Luftfahrtbranche

Airbus prüft Geschäftsmodell für A350-Frachter

Seit Ausbruch der Pandemie steigt die Nachfrage im Luftfrachtgeschäft. Kunden von Airbus sind deshalb an einer Frachterversion des A350-Langstreckenjets interessiert.

Airbus prüft Geschäftsmodell für A350-Frachter

wü Paris

Airbus erwägt, eine Frachtversion seines A350-Langstreckenjets zu lancieren. Der Flugzeugbauer prüfe gerade das Geschäftsmodell dafür, erklärte Verkaufschef Christian Scherer am Dienstag während einer Videokonferenz. Ob der Startschuss dafür tatsächlich fallen werde, werde aber erst entschieden, wenn die Bedingungen dafür erfüllt seien, sagte Programmchef Philippe Mhun.

Nach Angaben Scherers haben viele Kunden den europäischen Flugzeugbauer ermutigt, in dem bisher von Boeing dominierten Segment der Frachtflugzeuge für mehr Konkurrenz zu sorgen. Einige dieser Kunden fänden, dass der A350 die ideale Basis für die Entwicklung eines Frachtflugzeugs sei, erklärte der Airbus-Verkaufschef. Der Wind für die Lancierung eines A350-Frachters sei günstig, während Airbus die Analyse dieses Marktsegments vertiefe.

Laut Informationen der Nachrichtenagentur Bloomberg könnte der europäische Flugzeugbauer bereits im Juli erste Bestellungen für einen A350-Frachter entgegennehmen. Er habe bereits mit mehr als einem Dutzend möglicher Kunden gesprochen, und das Management wolle in den kommenden Wochen das grüne Licht des Verwaltungsrates einholen, be­richtete sie. Qatar Airways gilt als ein potenzieller Kunde für das Modell, setzt Airbus jedoch derzeit unter Druck. Der Golf-Carrier ist größter A350-Kunde und erwägt, bei Airbus oder dessen Rivalen Boeing mindestens 30 Frachtflugzeuge zu bestellen. Er verweigert jedoch derzeit die Annahme von weiteren A350-Jets, weil er unzufrieden mit der Bemalung ist.

Starker Schub

Der Luftfrachtverkehr ist seit Ausbruch der Pandemie der einzige Lichtblick der Branche. So ist die Nachfrage in dem Bereich im April im Vergleich zum selben Zeitraum im Vorkrisenjahr 2019 nach Angaben des Airlineverbandes IATA (International Air Transport Association) um 12% gestiegen. Er geht davon aus, dass der Luftfrachtverkehr im Gesamtjahr um 13,1% zulegen wird.

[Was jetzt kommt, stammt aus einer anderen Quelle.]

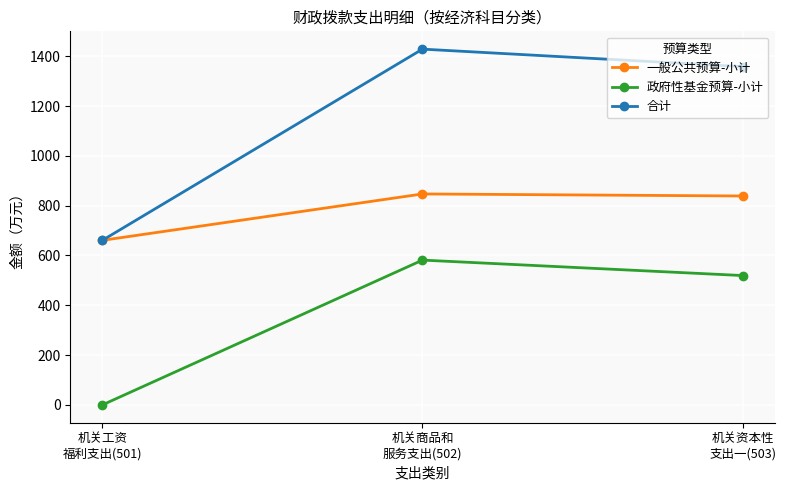

What is the value of the 政府性基金预算-小计 point at the 3rd from the left?

519.5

Die Transportkapazitäten des Luftfrachtgeschäfts liegen jedoch noch immer um 14% unter dem Vorkrisenniveau von 2019. Vor Ausbruch der Pandemie wurden nämlich rund 50% der Luftfracht in den Bäuchen von Passagierflugzeugen transportiert. Deshalb gibt es derzeit auch ein gesteigertes Interesse an der Umwandlung von außer Dienst gestellten Passagierflugzeugen in Frachtflugzeuge.

Im Gegensatz zu einem A350-Frachter sieht Airbus-Verkaufschef Scherer jedoch keinen Grund, den A321neo – die längste Version des erfolgreichen Mittelstreckenjets – oder dessen geplante Langstreckenvariante A321XLR zu strecken. Analysten und Medien hatten über die mögliche Entwicklung eines Airbus A322neo spekuliert, der Platz für bis zu vier zusätzliche Sitzreihen bieten könnte. Airbus hatte den A321XLR während der Luftfahrtmesse in Le Bourget 2019 lanciert. Er verfügt über eine zusätzliche Reichweite von 4700 nautischen Meilen (8700 Kilometer). Programmchef Mhun bestätigte jetzt, dass er 2023 erstmals in Dienst gestellt werden soll.

Experimente mit Wasserstoff

Airbus bereitet daneben auch die Entwicklung von Wasserstoffflugzeugen vor. Der Luft- und Raumfahrtkonzern will deshalb in Bremen und Nantes Entwicklungszentren für metallische Wasserstofftanks gründen, um die Markteinführung entsprechender Technologien voranzutreiben. Deutschland und Frankreich sind mit jeweils rund 11% die größten Aktionäre von Airbus. Spanien hält 4,1%.